Ich bin glücklicherweise nicht Marketing-Chef des DLV. Aber ich stelle fest, dass sich die Leichtathletik in Deutschland von ihrem Kern immer weiter entfernt. Sie kommen aus Stuttgart und wissen auch, dass es dort kein WM-fähiges Leichtathletikstadion mehr gibt. So geht es den meisten anderen Großstädten in Deutschland auch, in denen ich früher gelaufen bin. Deshalb ist es für den Verband so schwierig, sich angemessen präsentieren zu können.
Wie groß ist Ihre Wehmut? Früher kam viel mehr Leichtathletik im Fernsehen, Sie waren einer der großen Sportstars in Deutschland.

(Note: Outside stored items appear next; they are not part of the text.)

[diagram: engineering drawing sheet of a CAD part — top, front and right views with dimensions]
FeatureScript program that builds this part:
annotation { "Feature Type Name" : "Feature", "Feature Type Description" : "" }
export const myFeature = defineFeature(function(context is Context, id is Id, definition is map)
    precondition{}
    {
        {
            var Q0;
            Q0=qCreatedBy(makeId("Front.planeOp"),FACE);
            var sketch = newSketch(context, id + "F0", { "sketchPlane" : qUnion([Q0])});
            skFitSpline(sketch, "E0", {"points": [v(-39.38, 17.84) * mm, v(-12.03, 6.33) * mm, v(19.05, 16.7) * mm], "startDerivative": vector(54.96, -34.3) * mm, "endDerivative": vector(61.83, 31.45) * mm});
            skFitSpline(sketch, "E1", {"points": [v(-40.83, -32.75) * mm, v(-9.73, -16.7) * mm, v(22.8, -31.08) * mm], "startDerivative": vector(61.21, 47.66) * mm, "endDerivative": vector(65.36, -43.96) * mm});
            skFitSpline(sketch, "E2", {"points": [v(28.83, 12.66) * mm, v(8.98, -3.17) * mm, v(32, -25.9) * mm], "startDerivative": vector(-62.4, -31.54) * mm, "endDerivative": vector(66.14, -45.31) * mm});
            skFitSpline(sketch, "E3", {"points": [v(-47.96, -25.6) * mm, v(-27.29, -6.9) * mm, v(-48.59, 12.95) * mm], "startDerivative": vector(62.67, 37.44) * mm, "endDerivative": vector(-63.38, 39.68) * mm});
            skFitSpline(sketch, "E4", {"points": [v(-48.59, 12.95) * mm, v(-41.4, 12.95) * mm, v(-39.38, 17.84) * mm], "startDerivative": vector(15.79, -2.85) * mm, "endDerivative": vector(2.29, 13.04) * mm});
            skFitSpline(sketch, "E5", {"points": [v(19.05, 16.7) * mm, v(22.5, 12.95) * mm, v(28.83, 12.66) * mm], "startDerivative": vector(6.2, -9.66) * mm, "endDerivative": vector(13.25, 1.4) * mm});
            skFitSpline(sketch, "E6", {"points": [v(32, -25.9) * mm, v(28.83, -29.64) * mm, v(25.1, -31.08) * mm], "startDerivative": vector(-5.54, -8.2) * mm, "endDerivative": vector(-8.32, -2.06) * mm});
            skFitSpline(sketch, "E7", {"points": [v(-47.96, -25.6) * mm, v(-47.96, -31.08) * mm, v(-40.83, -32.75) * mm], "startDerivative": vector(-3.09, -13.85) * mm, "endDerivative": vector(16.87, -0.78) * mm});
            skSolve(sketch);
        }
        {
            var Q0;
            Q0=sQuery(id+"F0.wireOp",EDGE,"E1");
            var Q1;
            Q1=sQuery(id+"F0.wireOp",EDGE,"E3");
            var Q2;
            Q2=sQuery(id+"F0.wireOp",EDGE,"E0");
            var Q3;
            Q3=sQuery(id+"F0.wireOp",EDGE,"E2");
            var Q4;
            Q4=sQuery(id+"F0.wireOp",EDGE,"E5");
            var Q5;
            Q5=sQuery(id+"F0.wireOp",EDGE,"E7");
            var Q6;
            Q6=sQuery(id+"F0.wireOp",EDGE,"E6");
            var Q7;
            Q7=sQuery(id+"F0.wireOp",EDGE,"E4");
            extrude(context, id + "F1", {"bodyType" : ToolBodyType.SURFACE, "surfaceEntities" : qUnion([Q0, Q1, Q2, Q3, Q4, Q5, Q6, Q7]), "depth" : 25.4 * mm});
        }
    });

Wehmut gibt es keine, es hat nun einmal alles seine Zeit. Und als Star habe ich mich nicht empfunden, auch wenn mein Bekanntheitsgrad damals tatsächlich ziemlich groß war. Schauen Sie: meine Disziplin, die 400 Meter Hürden, das ist ein knüppelharter Wettbewerb. Wenn man Körper und Geist nicht zusammenhält, hat man keine Chance. Das wissen auch die Topleute heute, nicht nur in der Leichtathletik. Das bedeutet: wenn man den ganzen Starrummel mitmacht und auf jeder Hochzeit tanzt, läuft man nächstes Mal garantiert als Letzter ins Ziel. Entsprechend habe ich gelebt.